Serbia reaches out for China’s helping hand in coronavirus fight


As China’s coronavirus outbreak appeared to be under control last week, Beijing has resumed its diplomatic activities all over Europe.

Serbian President Aleksandar Vucic. Photo: AP

Serbian President Aleksandar Vucic. Photo: AP

On the one hand, there have been provisions of medical equipment – either at market price or for free – to the worst-hit countries such as Italy and Spain. On the other, Chinese officials have been organising sharing sessions with less-developed countries in central and eastern Europe, 17 of which have joined China’s “17+1” platform.

One such meeting took place in Belgrade last week – a video conference with Chinese health officials and experts attended by dozens of heads of medical institutes, hospitals and government representatives from Serbia.

Poland, Greece, and Bosnia and Herzegovina, have also been in touch with Chinese medical experts, according to state media reports in China.

Animosity between Brussels and the Balkan states has drawn the region closer to China.
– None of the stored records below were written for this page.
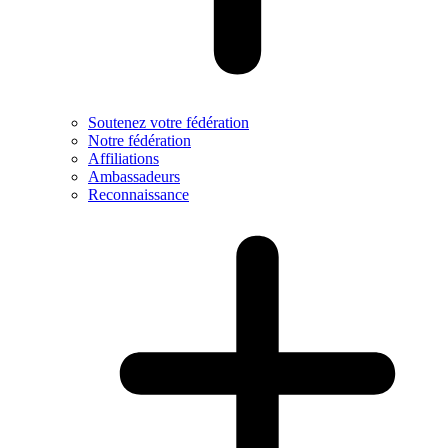
Soutenez votre fédération
Notre fédération
Affiliations
Ambassadeurs
Reconnaissance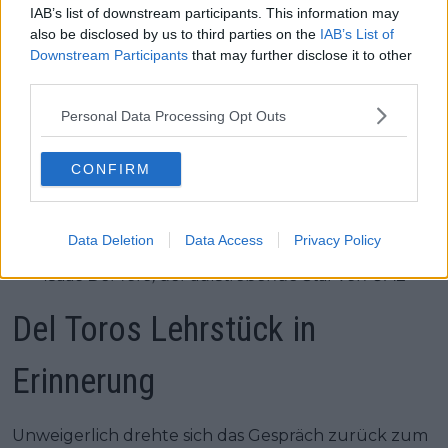
IAB’s list of downstream participants. This information may
also be disclosed by us to third parties on the
IAB’s List of
Downstream Participants
that may further disclose it to other
third parties.
Personal Data Processing Opt Outs
CONFIRM
Data Deletion
Data Access
Privacy Policy
Isaac Del Toro, der aufstrebende Star von UAE
Del Toros Lehrstück in
Erinnerung
Unweigerlich drehte sich das Gespräch zurück zum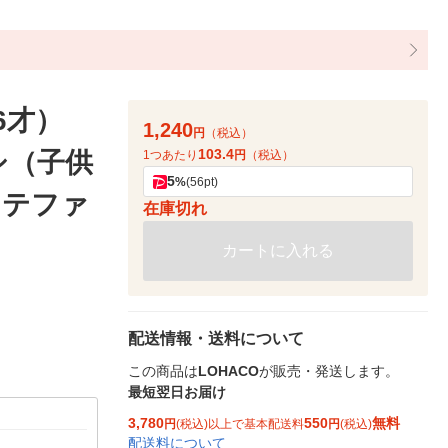
6才）
1,240
円
（税込）
103.4
シ（子供
1つあたり
円
（税込）
5
%
(56pt)
ステファ
在庫切れ
カートに入れる
配送情報・送料について
この商品は
LOHACO
が販売・発送します。
最短翌日お届け
3,780
550
無料
円
(税込)以上で基本配送料
円
(税込)
配送料について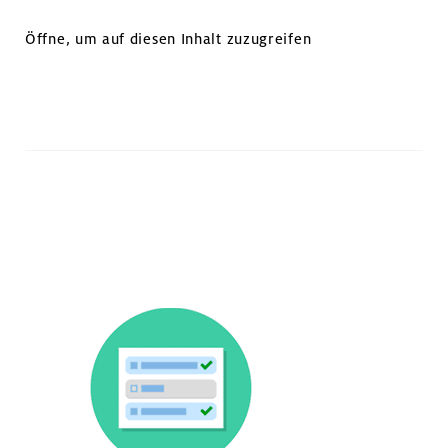
Öffne, um auf diesen Inhalt zuzugreifen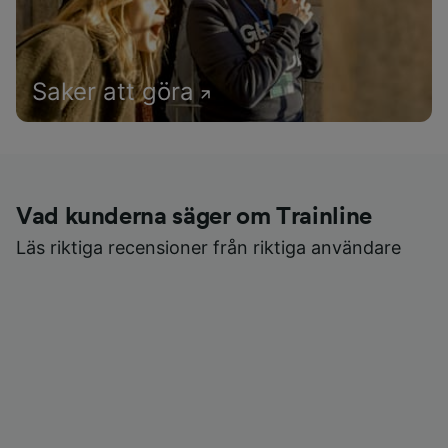
Saker att göra
Vad kunderna säger om Trainline
Läs riktiga recensioner från riktiga användare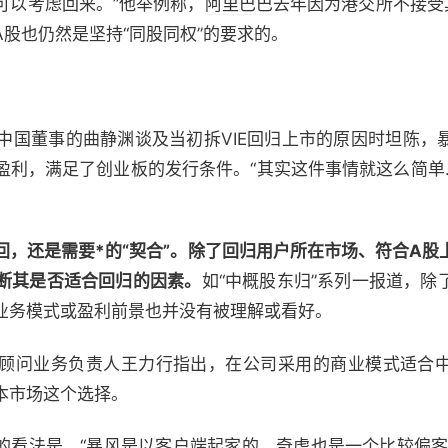
可以考虑回来。”他举例称，
阿里巴巴
去年因为港交所不接受
股也仍然是坚持“同股同权”的要求的。
中国
董事的曲静渊谈及当初拆VIE回归上市的原因时坦陈，
盈利，满足了创业板的发行条件。“其实这件事情就这么简单
回，还是需要*的“契合”。除了回归用户所在市场、符合A股
断其是否适合回归的因素。
如“中概股东归”系列一报道，除
业务模式或盈利前景也并没有被理解或看好。
问业务负责人王力行指出，在公司采用的商业模式适合中
本市场这个选择。
看法是，“暴风是以客户端起家的，奇虎也是一个比较偏客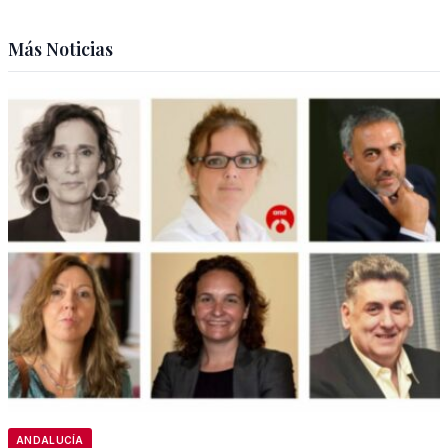
Más Noticias
ANDALUCÍA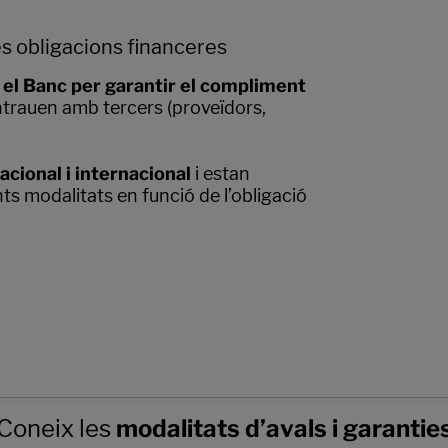
 obligacions financeres
l Banc per garantir el compliment
rauen amb tercers (proveïdors,
acional i internacional
i estan
ts modalitats en funció de l’obligació
Coneix les
modalitats d’avals i garantie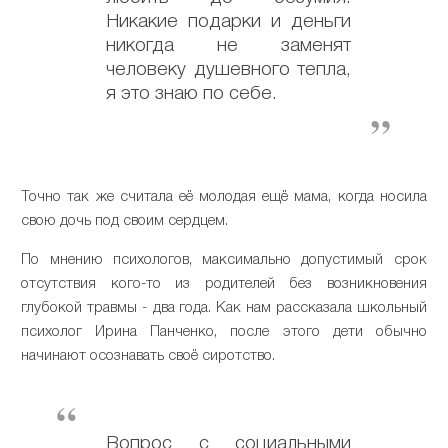
Никакие подарки и деньги
никогда не заменят
человеку душевного тепла,
я это знаю по себе.
Точно так же считала её молодая ещё мама, когда носила
свою дочь под своим сердцем.
По мнению психологов, максимально допустимый срок
отсутствия кого-то из родителей без возникновения
глубокой травмы - два года. Как нам рассказала школьный
психолог Ирина Панченко, после этого дети обычно
начинают осознавать своё сиротство.
Вопрос с социальными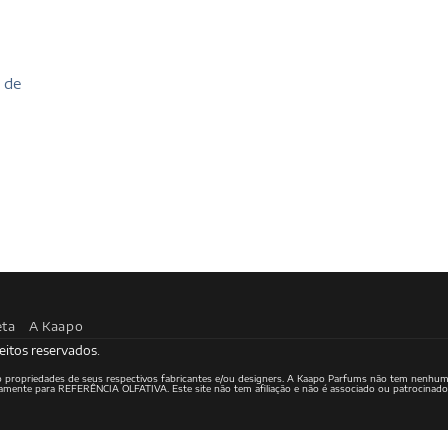
 de
eta
A Kaapo
eitos reservados.
ão propriedades de seus respectivos fabricantes e/ou designers. A Kaapo Parfums não tem nenhum
ritamente para REFERÊNCIA OLFATIVA. Este site não tem afiliação e não é associado ou patrocinad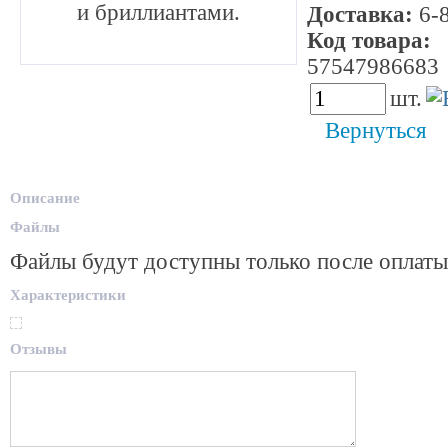
и бриллиантами.
Доставка:
6-8
Код товара:
57547986683
шт.
Вернуться
Описание
Файлы
Файлы будут доступны только после оплаты
Характеристики
Отзывы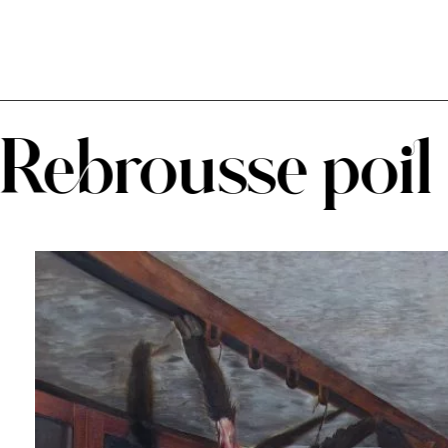
abel tournissoux
Rebrousse poil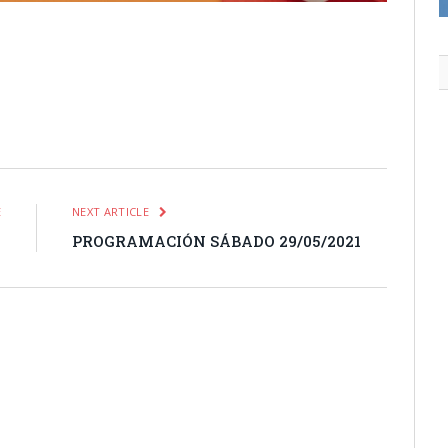
itter
Pinterest
LinkedIn
Tumblr
Email
WhatsApp
E
NEXT ARTICLE
1
PROGRAMACIÓN SÁBADO 29/05/2021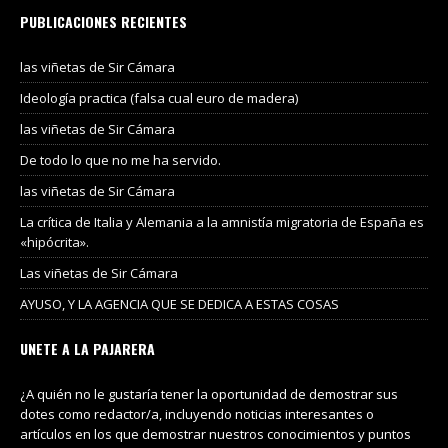
PUBLICACIONES RECIENTES
las viñetas de Sir Cámara
Ideología practica (falsa cual euro de madera)
las viñetas de Sir Cámara
De todo lo que no me ha servido.
las viñetas de Sir Cámara
La crítica de Italia y Alemania a la amnistía migratoria de España es
«hipócrita».
Las viñetas de Sir Cámara
AYUSO, Y LA AGENCIA QUE SE DEDICA A ESTAS COSAS
UNETE A LA PAJARERA
¿A quién no le gustaría tener la oportunidad de demostrar sus
dotes como redactor/a, incluyendo noticias interesantes o
artículos en los que demostrar nuestros conocimientos y puntos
Last year, an initial plan for accession talks by Albania and North Macedonia to join the bloc was struck down single-handedly by French President Emmanuel Macron, who argued for changes to EU enlargement rules to be made first.

Vucic, for his part, laid bare Serbians’ grievances with the EU over the coronavirus outbreak this week. “As of today, as you know, we cannot import [medical equipment] according to an EU resolution,” he said on Monday. “European solidarity doesn’t exist. That was a fairy tale on paper.

“When they needed Serbian money, tenders would be drawn up in such a way that European companies could get Serbian money. When there is a torment and pain, then Serbian money is no good, as if we asked for everything for free.”

An unsigned commentary piece published by state news agency Xinhua took a veiled swipe at the European Union’s failure to assist the region: “A friend in need is a friend indeed. Confronted with the same challenge, China and the [Central and Eastern European countries] can achieve final victory through solidarity and mutual assistance.

“When handshakes are no longer encouraged in Europe, China’s helping hand could make a difference,” it added.